Material provided:

▼

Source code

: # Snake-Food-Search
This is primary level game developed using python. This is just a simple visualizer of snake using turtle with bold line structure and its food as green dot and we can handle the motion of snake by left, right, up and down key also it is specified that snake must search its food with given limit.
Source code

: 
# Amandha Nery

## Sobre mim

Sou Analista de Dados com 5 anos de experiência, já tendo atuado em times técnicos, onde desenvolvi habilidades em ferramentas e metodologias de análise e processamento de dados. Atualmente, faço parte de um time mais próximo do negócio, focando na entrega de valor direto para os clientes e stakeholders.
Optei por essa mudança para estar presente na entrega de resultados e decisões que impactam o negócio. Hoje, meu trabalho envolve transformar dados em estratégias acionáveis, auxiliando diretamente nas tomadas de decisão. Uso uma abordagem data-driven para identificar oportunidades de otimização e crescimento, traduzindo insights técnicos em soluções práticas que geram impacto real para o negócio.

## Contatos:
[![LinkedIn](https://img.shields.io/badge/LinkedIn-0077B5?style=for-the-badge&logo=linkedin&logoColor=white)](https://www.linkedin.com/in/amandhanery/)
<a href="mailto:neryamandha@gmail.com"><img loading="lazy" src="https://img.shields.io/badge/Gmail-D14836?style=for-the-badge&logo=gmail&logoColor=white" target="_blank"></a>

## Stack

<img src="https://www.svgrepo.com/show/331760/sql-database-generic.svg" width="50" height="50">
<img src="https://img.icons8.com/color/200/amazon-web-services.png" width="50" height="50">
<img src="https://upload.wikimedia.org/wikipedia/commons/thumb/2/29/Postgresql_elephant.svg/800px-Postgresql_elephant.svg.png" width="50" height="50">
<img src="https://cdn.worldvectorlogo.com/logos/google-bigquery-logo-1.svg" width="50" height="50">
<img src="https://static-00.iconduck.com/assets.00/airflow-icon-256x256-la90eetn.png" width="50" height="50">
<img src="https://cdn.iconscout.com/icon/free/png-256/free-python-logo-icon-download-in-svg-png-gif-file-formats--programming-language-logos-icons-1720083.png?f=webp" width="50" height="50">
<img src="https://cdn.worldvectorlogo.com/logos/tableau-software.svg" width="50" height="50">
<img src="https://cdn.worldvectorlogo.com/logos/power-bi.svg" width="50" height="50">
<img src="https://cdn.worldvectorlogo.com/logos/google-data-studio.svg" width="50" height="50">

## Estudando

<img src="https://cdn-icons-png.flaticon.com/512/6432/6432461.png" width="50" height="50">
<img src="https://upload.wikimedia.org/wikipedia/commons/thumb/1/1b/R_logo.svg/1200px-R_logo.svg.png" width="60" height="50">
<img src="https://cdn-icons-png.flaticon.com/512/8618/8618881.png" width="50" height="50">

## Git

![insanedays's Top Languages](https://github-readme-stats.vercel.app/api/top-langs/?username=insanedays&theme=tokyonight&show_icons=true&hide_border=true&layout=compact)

▲

Description of the task: Rewrite everything above, from the start of the rows down to the line containing "## Sobre mim", swapping "green" for "red" and keeping every other part the same.

Solution:
Source code

: # Snake-Food-Search
This is primary level game developed using python. This is just a simple visualizer of snake using turtle with bold line structure and its food as red dot and we can handle the motion of snake by left, right, up and down key also it is specified that snake must search its food with given limit.
Source code

: 
# Amandha Nery

## Sobre mim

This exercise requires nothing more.